═══ SOURCE RECORDS ═══

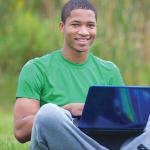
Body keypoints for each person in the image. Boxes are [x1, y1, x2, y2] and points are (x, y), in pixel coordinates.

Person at [13, 0, 150, 150]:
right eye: (76, 24)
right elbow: (20, 131)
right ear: (62, 27)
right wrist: (68, 111)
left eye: (90, 25)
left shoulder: (110, 71)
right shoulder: (36, 68)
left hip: (102, 140)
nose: (84, 32)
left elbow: (124, 124)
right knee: (48, 113)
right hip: (60, 140)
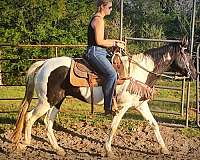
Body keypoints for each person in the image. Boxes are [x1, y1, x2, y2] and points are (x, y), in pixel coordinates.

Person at [85, 0, 125, 115]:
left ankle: (114, 99)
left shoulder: (99, 19)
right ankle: (108, 107)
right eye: (110, 7)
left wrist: (115, 42)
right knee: (111, 74)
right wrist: (115, 44)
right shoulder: (98, 20)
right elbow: (99, 41)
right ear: (102, 6)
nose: (111, 9)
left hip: (100, 51)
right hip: (95, 53)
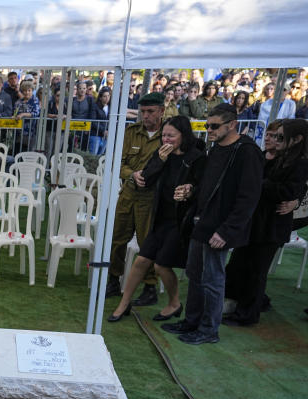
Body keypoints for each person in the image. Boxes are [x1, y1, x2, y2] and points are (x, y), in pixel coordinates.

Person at [162, 104, 263, 344]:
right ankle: (192, 321)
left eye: (215, 126)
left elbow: (249, 197)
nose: (209, 130)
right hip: (202, 223)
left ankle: (208, 330)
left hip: (221, 228)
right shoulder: (215, 148)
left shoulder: (247, 152)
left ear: (232, 124)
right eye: (207, 126)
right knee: (195, 274)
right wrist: (191, 191)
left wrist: (227, 231)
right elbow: (208, 184)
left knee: (213, 280)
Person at [107, 116, 206, 323]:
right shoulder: (161, 154)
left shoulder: (196, 157)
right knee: (142, 260)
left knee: (161, 265)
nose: (166, 140)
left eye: (171, 136)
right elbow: (146, 180)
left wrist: (189, 191)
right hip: (160, 216)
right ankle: (124, 303)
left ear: (183, 135)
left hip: (179, 220)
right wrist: (159, 161)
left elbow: (202, 188)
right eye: (164, 135)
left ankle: (174, 302)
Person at [224, 119, 308, 326]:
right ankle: (249, 303)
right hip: (257, 222)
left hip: (271, 226)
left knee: (256, 271)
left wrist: (259, 185)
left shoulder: (299, 162)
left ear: (296, 140)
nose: (274, 140)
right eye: (272, 136)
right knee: (240, 264)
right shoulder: (275, 157)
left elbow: (290, 191)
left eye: (280, 137)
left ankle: (247, 314)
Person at [104, 93, 165, 302]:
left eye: (151, 112)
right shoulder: (131, 132)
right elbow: (117, 163)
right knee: (117, 237)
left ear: (161, 111)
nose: (145, 116)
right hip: (129, 192)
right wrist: (132, 174)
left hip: (151, 197)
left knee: (146, 242)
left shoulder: (168, 135)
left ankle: (150, 287)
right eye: (143, 111)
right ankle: (113, 280)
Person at [89, 87, 111, 155]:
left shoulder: (111, 106)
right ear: (100, 98)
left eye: (108, 96)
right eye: (104, 96)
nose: (107, 98)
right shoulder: (95, 106)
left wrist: (108, 131)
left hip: (106, 135)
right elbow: (94, 121)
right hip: (96, 134)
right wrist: (103, 130)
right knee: (93, 155)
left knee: (100, 155)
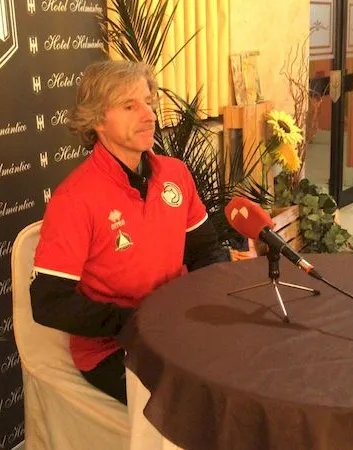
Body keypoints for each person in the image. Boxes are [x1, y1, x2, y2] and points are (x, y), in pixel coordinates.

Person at [30, 60, 229, 405]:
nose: (149, 114)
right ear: (96, 120)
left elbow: (205, 250)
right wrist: (138, 321)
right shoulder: (74, 198)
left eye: (149, 102)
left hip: (177, 326)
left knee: (244, 371)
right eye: (129, 105)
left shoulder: (175, 175)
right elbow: (48, 303)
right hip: (112, 348)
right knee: (201, 405)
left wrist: (209, 303)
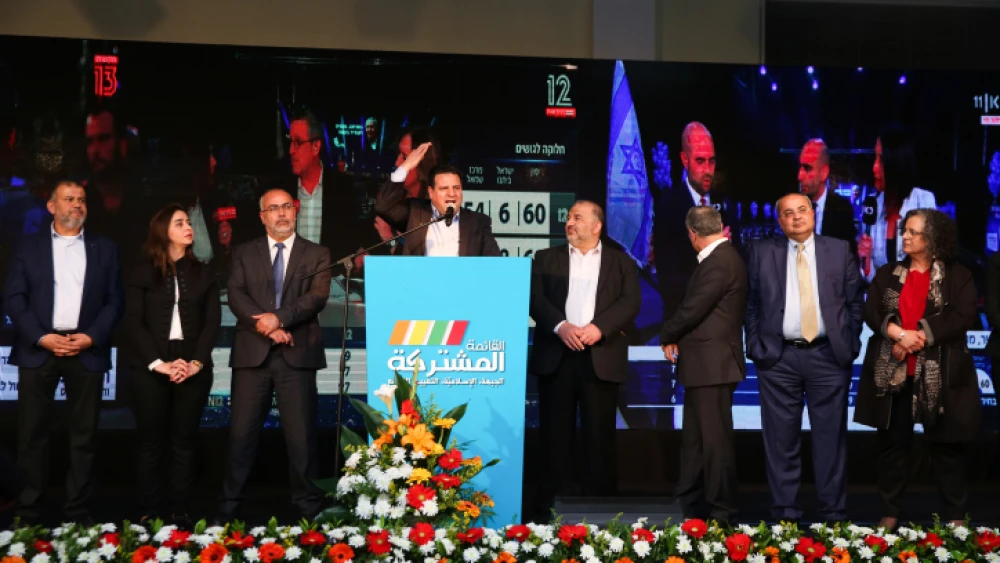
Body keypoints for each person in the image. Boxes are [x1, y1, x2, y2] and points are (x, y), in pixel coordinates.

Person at [2, 180, 123, 525]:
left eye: (82, 199)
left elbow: (116, 302)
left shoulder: (106, 248)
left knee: (84, 437)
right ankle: (28, 513)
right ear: (51, 206)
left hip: (86, 350)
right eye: (69, 199)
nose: (77, 205)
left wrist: (91, 337)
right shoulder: (28, 246)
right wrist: (41, 337)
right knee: (31, 437)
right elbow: (15, 297)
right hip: (39, 349)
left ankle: (77, 514)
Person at [854, 208, 980, 529]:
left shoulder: (958, 276)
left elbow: (962, 316)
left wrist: (918, 337)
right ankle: (891, 513)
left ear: (932, 238)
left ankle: (954, 517)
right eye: (905, 231)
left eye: (913, 232)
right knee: (893, 449)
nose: (905, 237)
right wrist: (897, 334)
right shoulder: (888, 274)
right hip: (895, 376)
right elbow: (873, 310)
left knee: (946, 451)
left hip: (941, 378)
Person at [744, 193, 864, 522]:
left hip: (828, 357)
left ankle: (833, 514)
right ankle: (785, 515)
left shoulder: (838, 250)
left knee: (830, 440)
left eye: (802, 210)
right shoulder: (761, 251)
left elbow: (855, 302)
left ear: (813, 213)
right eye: (788, 213)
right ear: (779, 221)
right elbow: (751, 304)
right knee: (780, 441)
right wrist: (756, 345)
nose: (796, 217)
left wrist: (849, 344)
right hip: (778, 359)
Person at [218, 188, 332, 521]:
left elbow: (317, 297)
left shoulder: (318, 253)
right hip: (252, 356)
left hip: (296, 356)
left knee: (302, 441)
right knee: (241, 437)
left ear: (295, 211)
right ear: (262, 216)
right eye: (273, 208)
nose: (281, 213)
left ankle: (309, 514)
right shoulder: (242, 252)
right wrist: (268, 326)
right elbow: (236, 295)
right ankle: (229, 513)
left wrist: (280, 318)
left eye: (286, 207)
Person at [528, 200, 640, 519]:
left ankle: (602, 514)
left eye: (577, 218)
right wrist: (561, 326)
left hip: (599, 358)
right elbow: (535, 299)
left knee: (599, 440)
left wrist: (598, 328)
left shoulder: (621, 263)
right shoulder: (546, 258)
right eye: (568, 217)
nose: (569, 223)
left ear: (596, 226)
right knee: (553, 438)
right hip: (557, 358)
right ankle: (545, 514)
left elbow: (630, 302)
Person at [124, 203, 221, 526]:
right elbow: (133, 323)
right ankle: (147, 509)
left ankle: (180, 509)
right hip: (150, 367)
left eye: (189, 222)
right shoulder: (141, 271)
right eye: (180, 223)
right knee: (151, 442)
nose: (189, 228)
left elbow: (212, 324)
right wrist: (158, 363)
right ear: (164, 231)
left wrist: (195, 363)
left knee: (184, 441)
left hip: (192, 366)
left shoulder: (204, 272)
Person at [659, 205, 747, 524]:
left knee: (714, 443)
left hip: (715, 365)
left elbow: (693, 308)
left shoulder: (720, 261)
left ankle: (722, 511)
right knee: (696, 442)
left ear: (692, 234)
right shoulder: (719, 259)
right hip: (704, 365)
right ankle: (689, 504)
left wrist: (666, 333)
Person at [653, 122, 741, 320]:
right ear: (685, 159)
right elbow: (668, 282)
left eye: (712, 161)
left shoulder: (726, 206)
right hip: (685, 324)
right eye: (700, 161)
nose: (708, 170)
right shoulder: (668, 208)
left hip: (725, 322)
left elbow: (741, 267)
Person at [282, 106, 376, 266]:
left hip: (329, 282)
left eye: (297, 142)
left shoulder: (342, 187)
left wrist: (358, 254)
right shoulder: (281, 189)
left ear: (315, 147)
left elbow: (351, 241)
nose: (291, 150)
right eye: (290, 142)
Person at [376, 144, 501, 257]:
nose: (451, 194)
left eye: (456, 188)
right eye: (444, 188)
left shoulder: (477, 222)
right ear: (431, 192)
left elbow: (496, 265)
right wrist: (406, 167)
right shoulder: (415, 213)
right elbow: (384, 206)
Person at [858, 127, 936, 281]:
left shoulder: (923, 201)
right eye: (875, 158)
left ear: (896, 163)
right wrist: (866, 264)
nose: (874, 168)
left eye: (881, 160)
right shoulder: (872, 205)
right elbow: (871, 277)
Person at [797, 139, 858, 254]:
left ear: (824, 173)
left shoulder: (842, 209)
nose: (800, 176)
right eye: (800, 167)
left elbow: (850, 260)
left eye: (807, 168)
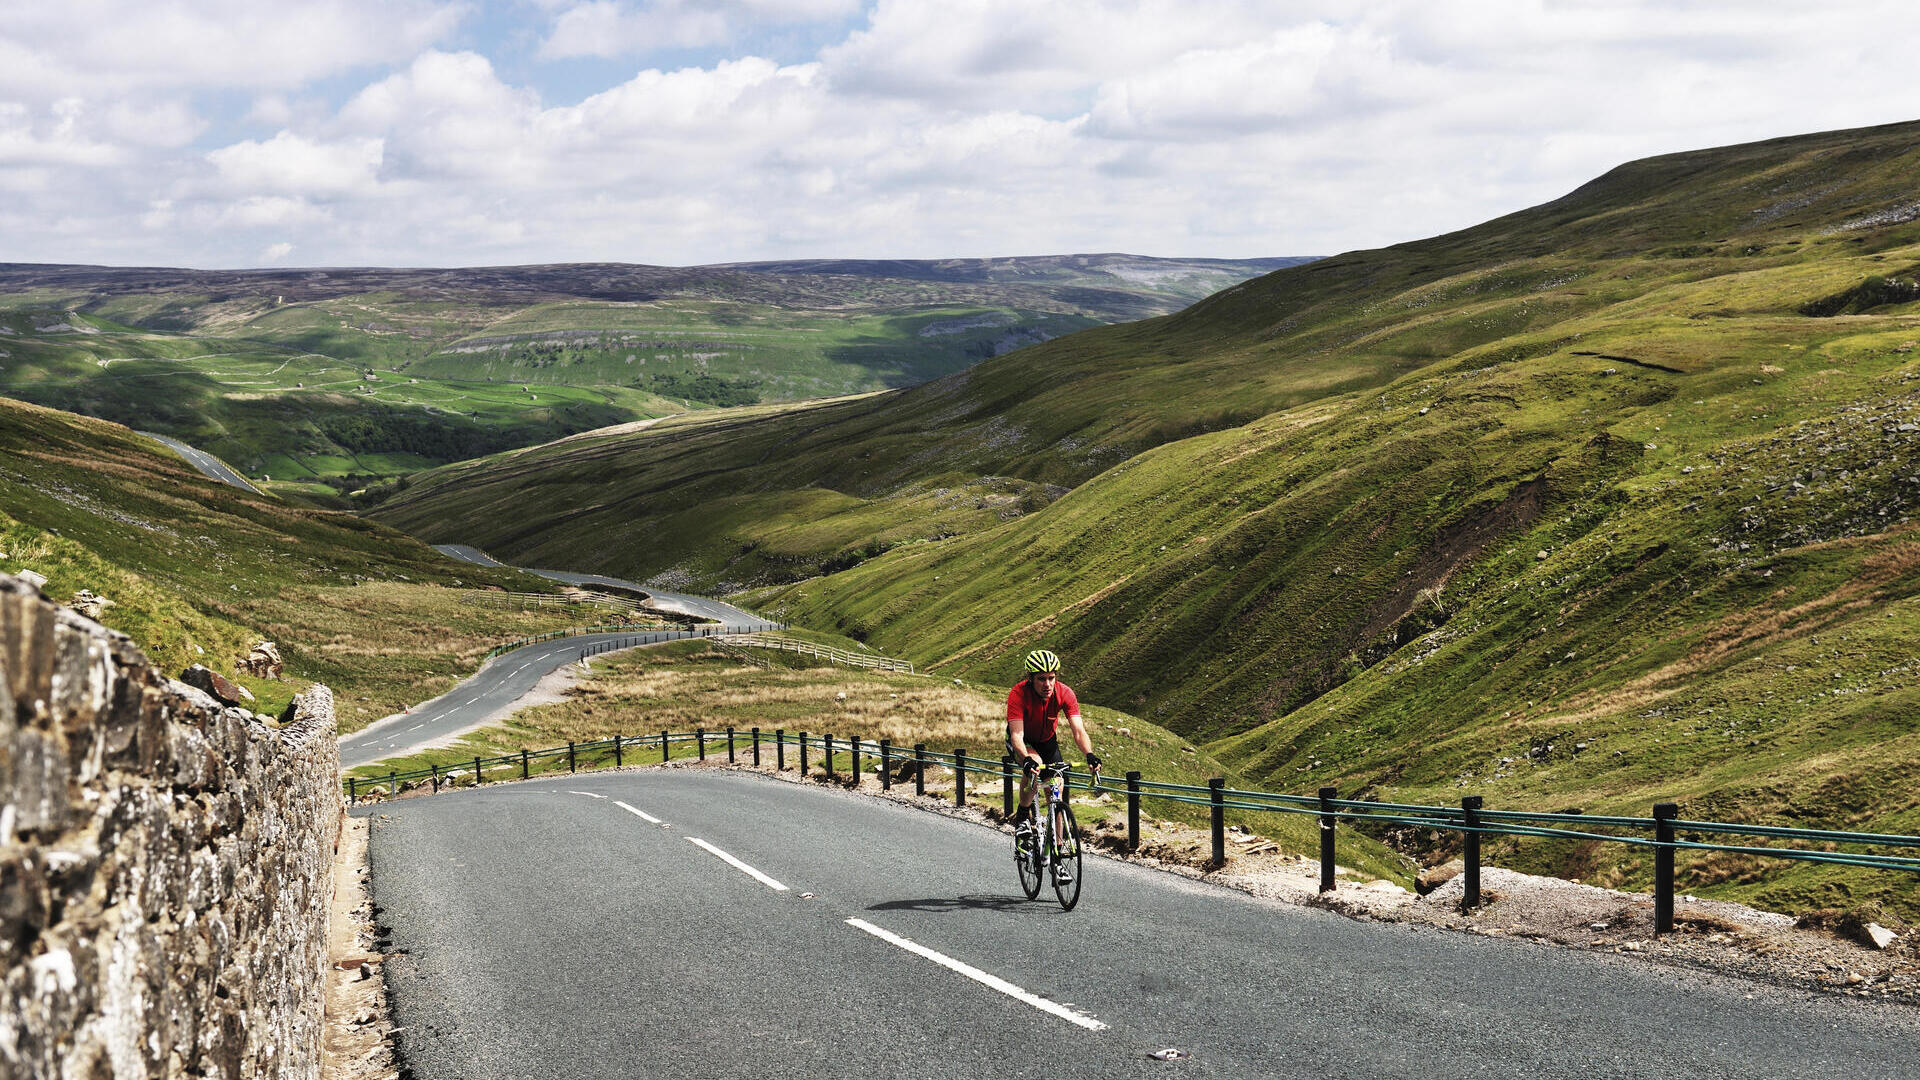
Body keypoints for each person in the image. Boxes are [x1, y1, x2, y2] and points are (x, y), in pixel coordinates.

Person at [1006, 649, 1100, 842]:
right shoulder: (1018, 693)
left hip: (1048, 742)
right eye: (1041, 679)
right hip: (1024, 742)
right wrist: (1026, 760)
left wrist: (1089, 754)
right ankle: (1023, 815)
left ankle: (1056, 849)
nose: (1047, 684)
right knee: (1035, 764)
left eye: (1051, 678)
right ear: (1030, 678)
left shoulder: (1065, 693)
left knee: (1055, 791)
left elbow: (1079, 731)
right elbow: (1016, 735)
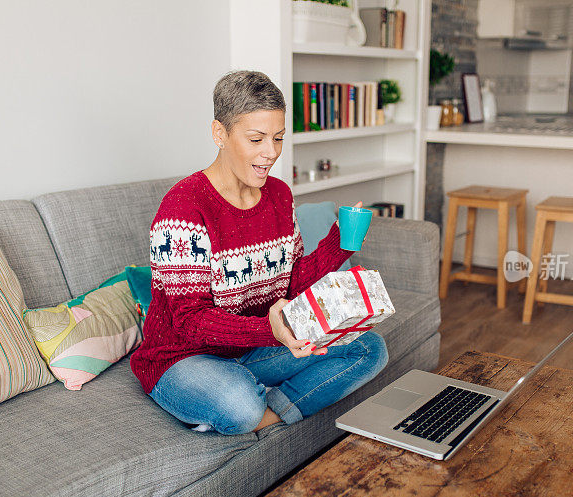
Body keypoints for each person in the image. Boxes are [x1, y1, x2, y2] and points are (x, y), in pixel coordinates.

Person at [130, 70, 388, 435]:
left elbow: (292, 280)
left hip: (255, 345)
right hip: (185, 356)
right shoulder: (184, 208)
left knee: (368, 348)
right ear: (220, 133)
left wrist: (340, 242)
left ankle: (267, 407)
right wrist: (270, 329)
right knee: (237, 403)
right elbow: (189, 321)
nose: (271, 153)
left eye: (278, 138)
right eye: (256, 139)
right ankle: (244, 398)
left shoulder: (279, 195)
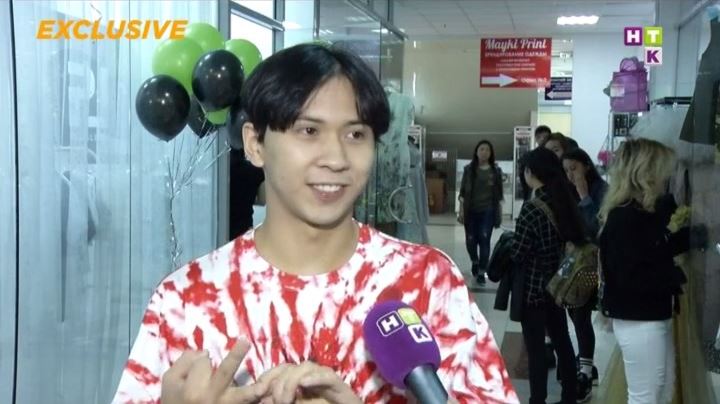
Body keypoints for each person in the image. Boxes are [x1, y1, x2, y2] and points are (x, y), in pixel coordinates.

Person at [112, 44, 518, 404]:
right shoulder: (186, 299)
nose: (337, 158)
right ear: (255, 143)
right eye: (309, 131)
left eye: (356, 135)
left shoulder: (427, 282)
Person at [598, 138, 705, 404]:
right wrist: (673, 276)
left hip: (651, 314)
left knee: (661, 390)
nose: (667, 176)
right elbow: (630, 275)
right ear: (645, 172)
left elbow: (653, 250)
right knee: (646, 395)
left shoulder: (642, 212)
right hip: (639, 318)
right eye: (662, 168)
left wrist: (689, 238)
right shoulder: (625, 217)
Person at [512, 147, 587, 404]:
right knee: (563, 342)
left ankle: (538, 399)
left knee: (535, 350)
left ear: (530, 172)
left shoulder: (532, 208)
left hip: (534, 289)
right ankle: (569, 397)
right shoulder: (564, 200)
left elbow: (519, 252)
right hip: (559, 286)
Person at [561, 148, 608, 401]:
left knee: (581, 315)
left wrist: (584, 196)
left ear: (586, 166)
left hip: (592, 265)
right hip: (572, 264)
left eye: (574, 168)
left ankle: (586, 374)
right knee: (574, 312)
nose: (571, 175)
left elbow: (598, 229)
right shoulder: (566, 191)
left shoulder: (600, 190)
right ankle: (585, 366)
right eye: (566, 170)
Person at [458, 140, 504, 285]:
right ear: (476, 152)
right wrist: (461, 211)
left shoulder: (496, 171)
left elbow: (499, 195)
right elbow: (462, 193)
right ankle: (475, 261)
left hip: (488, 211)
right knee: (471, 240)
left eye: (487, 150)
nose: (484, 152)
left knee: (484, 239)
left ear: (491, 153)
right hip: (471, 210)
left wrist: (499, 214)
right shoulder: (468, 169)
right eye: (481, 149)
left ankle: (482, 271)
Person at [229, 148, 265, 238]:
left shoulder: (217, 172)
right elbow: (262, 201)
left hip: (217, 227)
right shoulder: (256, 171)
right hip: (243, 229)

═══

▸ YOUR INSTRUCTIONS:
From the listing above, restate verbatim the lines running from the one with "right wrist: (68, 111)" through the one with "left shoulder: (196, 157)", inclusive, but not the pictures.

▸ WRITTEN ANSWER:
right wrist: (68, 111)
left eye: (90, 25)
left shoulder: (110, 71)
right shoulder: (36, 68)
left hip: (102, 140)
nose: (84, 32)
left elbow: (124, 124)
right knee: (48, 113)
right hip: (60, 140)
Body keypoints for each person in the image. Boxes are [x1, y1, x2, y2] and points are (x, y), in pixel coordinates.

Person at [85, 0, 125, 115]:
left ankle: (114, 99)
left shoulder: (99, 19)
right ankle: (108, 107)
right eye: (110, 7)
left wrist: (115, 42)
right knee: (111, 74)
right wrist: (115, 44)
right shoulder: (98, 20)
right elbow: (99, 41)
right ear: (102, 6)
nose: (111, 9)
left hip: (100, 51)
right hip: (95, 53)
Body keypoints for each person in the image. Boxes are [x1, y1, x2, y2] and points are (x, y), in pixel coordinates.

Person at [162, 104, 263, 344]:
right ankle: (192, 321)
left eye: (215, 126)
left elbow: (249, 197)
nose: (209, 130)
right hip: (202, 223)
left ankle: (208, 330)
left hip: (221, 228)
right shoulder: (215, 148)
left shoulder: (247, 152)
left ear: (232, 124)
right eye: (207, 126)
right knee: (195, 274)
right wrist: (191, 191)
left wrist: (227, 231)
right elbow: (208, 184)
left knee: (213, 280)
Person at [107, 116, 206, 323]:
right shoulder: (161, 154)
left shoulder: (196, 157)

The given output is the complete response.